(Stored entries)

------

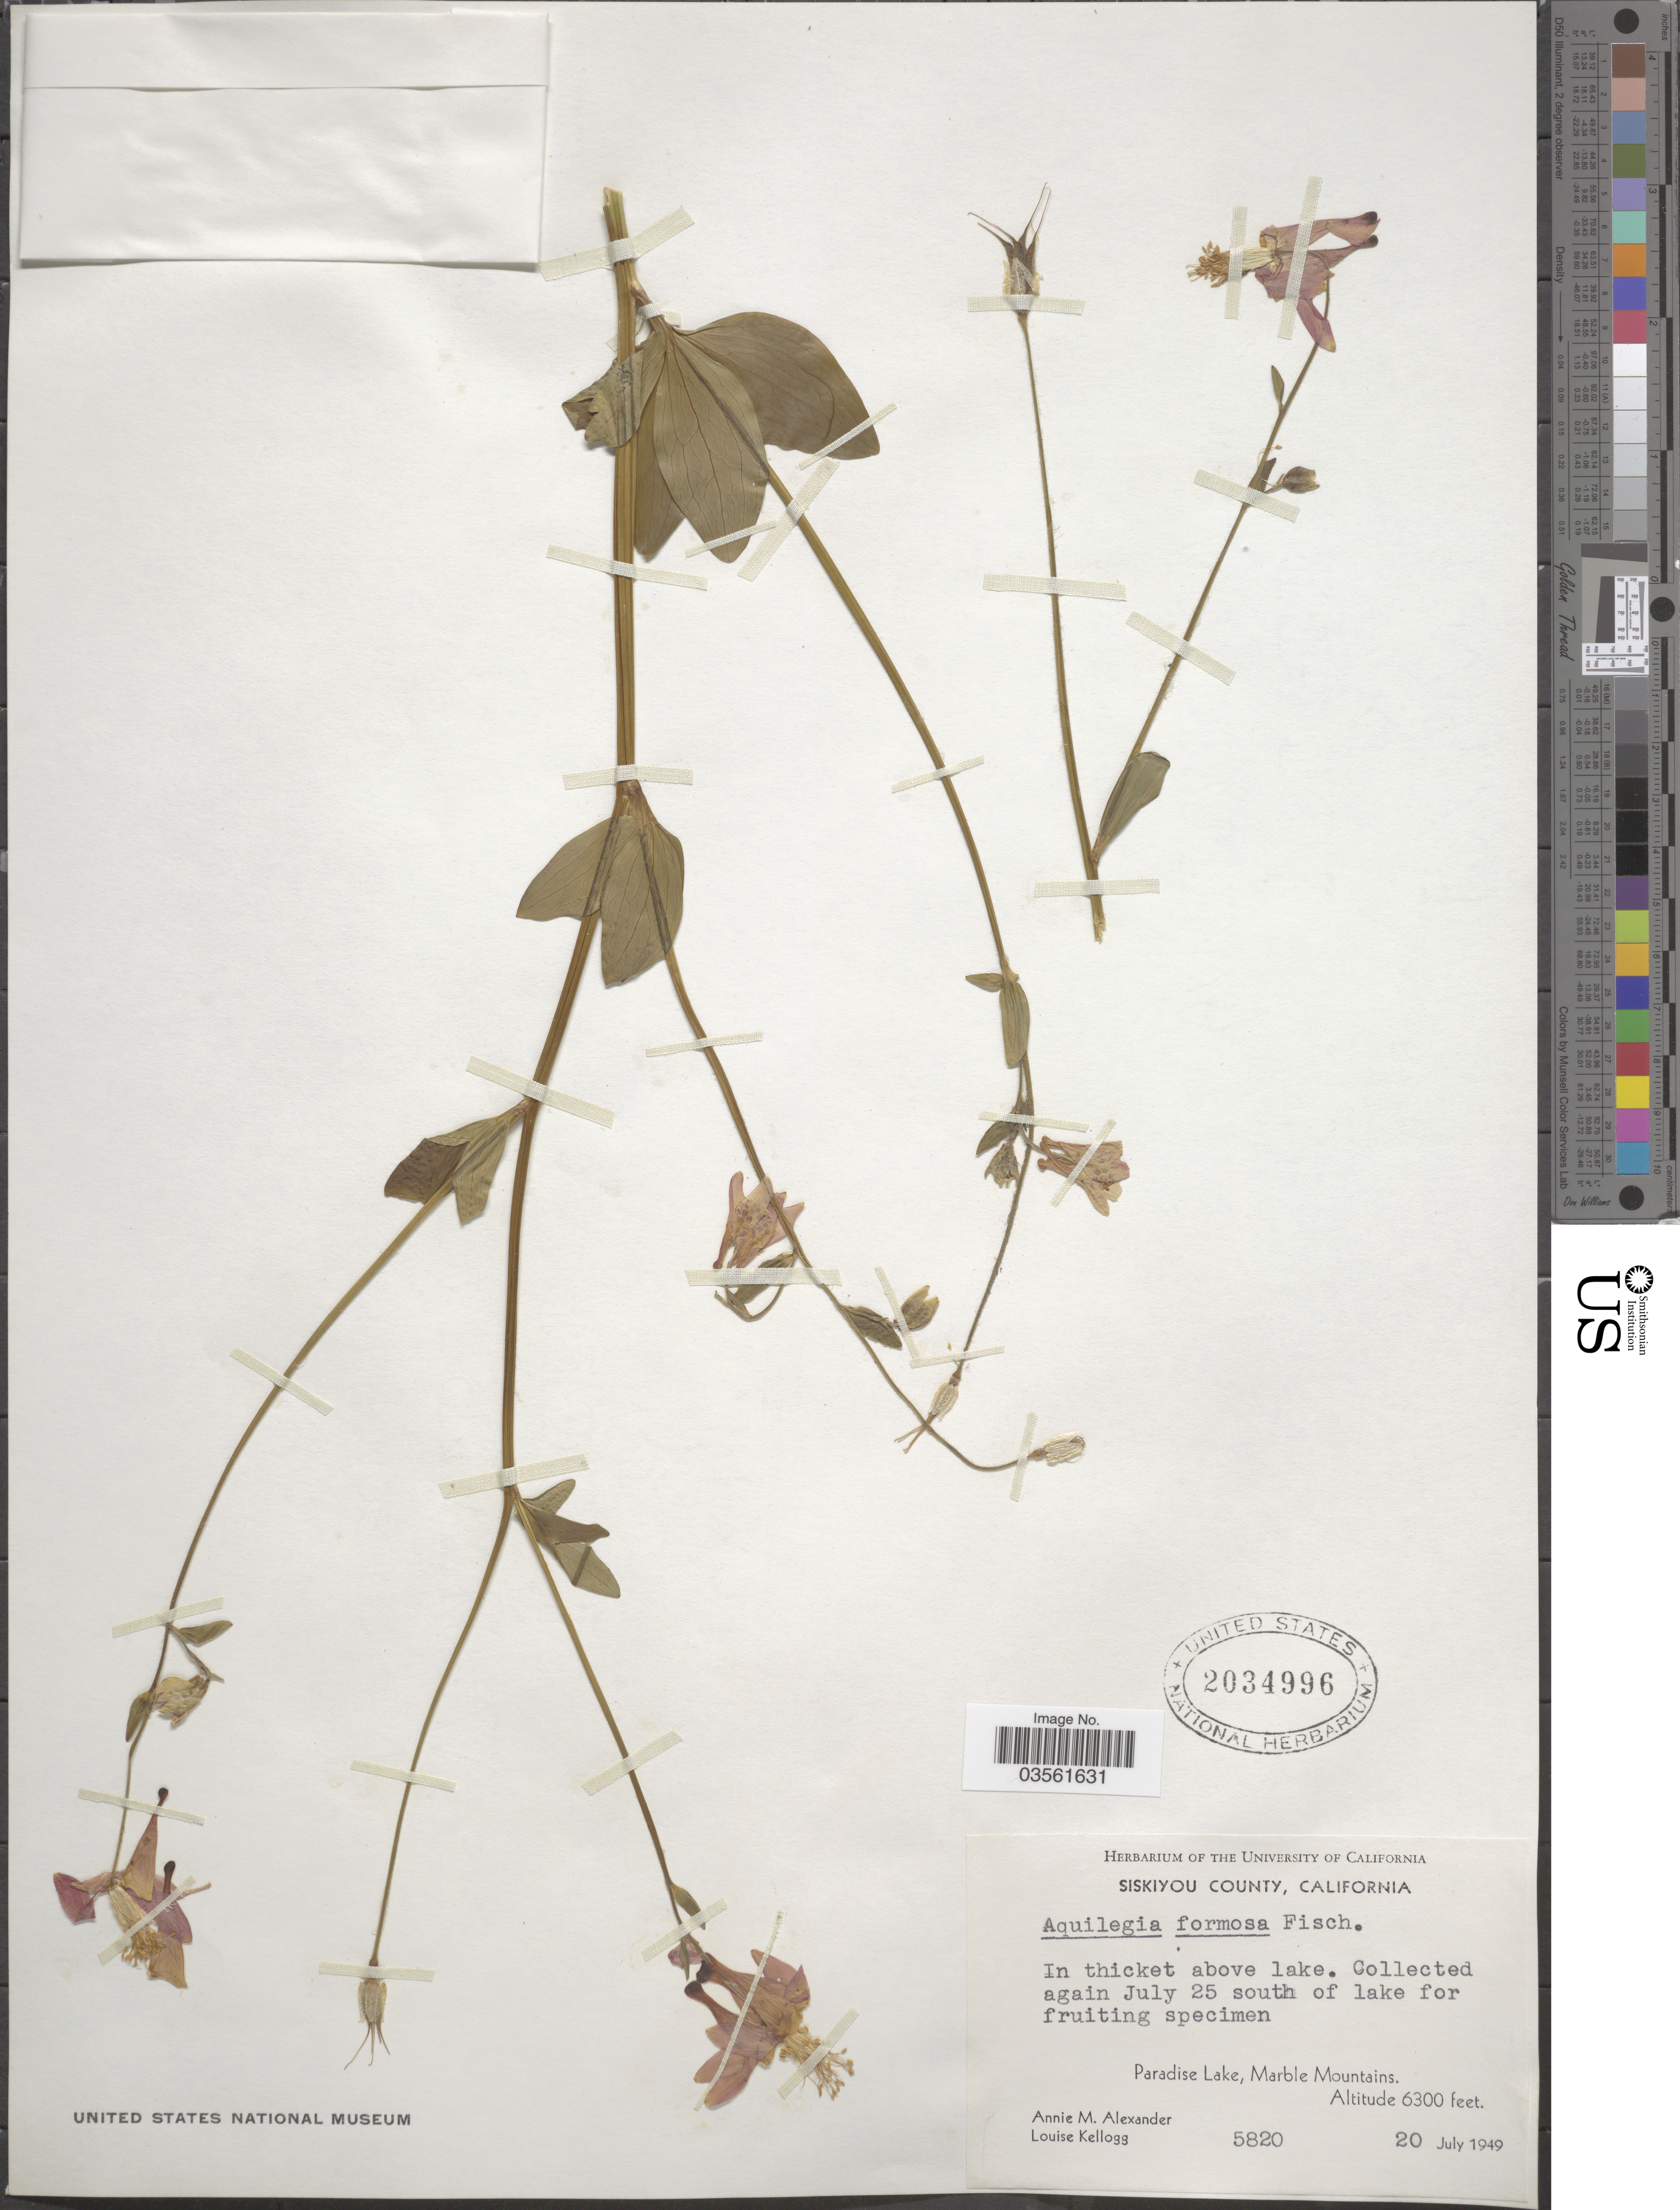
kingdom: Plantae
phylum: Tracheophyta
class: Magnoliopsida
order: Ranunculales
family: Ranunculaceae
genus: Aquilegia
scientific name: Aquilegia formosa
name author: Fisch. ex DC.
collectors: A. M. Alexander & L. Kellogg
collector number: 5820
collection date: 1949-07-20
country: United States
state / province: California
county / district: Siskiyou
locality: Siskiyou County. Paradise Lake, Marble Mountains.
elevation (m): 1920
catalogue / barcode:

------

▶ _AIM OF THE TASK_: Repeat every line of the listing above word for word, leaving out the picture.

▶ _COMPLETE ANSWER_:
kingdom: Plantae
phylum: Tracheophyta
class: Magnoliopsida
order: Ranunculales
family: Ranunculaceae
genus: Aquilegia
scientific name: Aquilegia formosa
name author: Fisch. ex DC.
collectors: A. M. Alexander & L. Kellogg
collector number: 5820
collection date: 1949-07-20
country: United States
state / province: California
county / district: Siskiyou
locality: Siskiyou County. Paradise Lake, Marble Mountains.
elevation (m): 1920
catalogue / barcode:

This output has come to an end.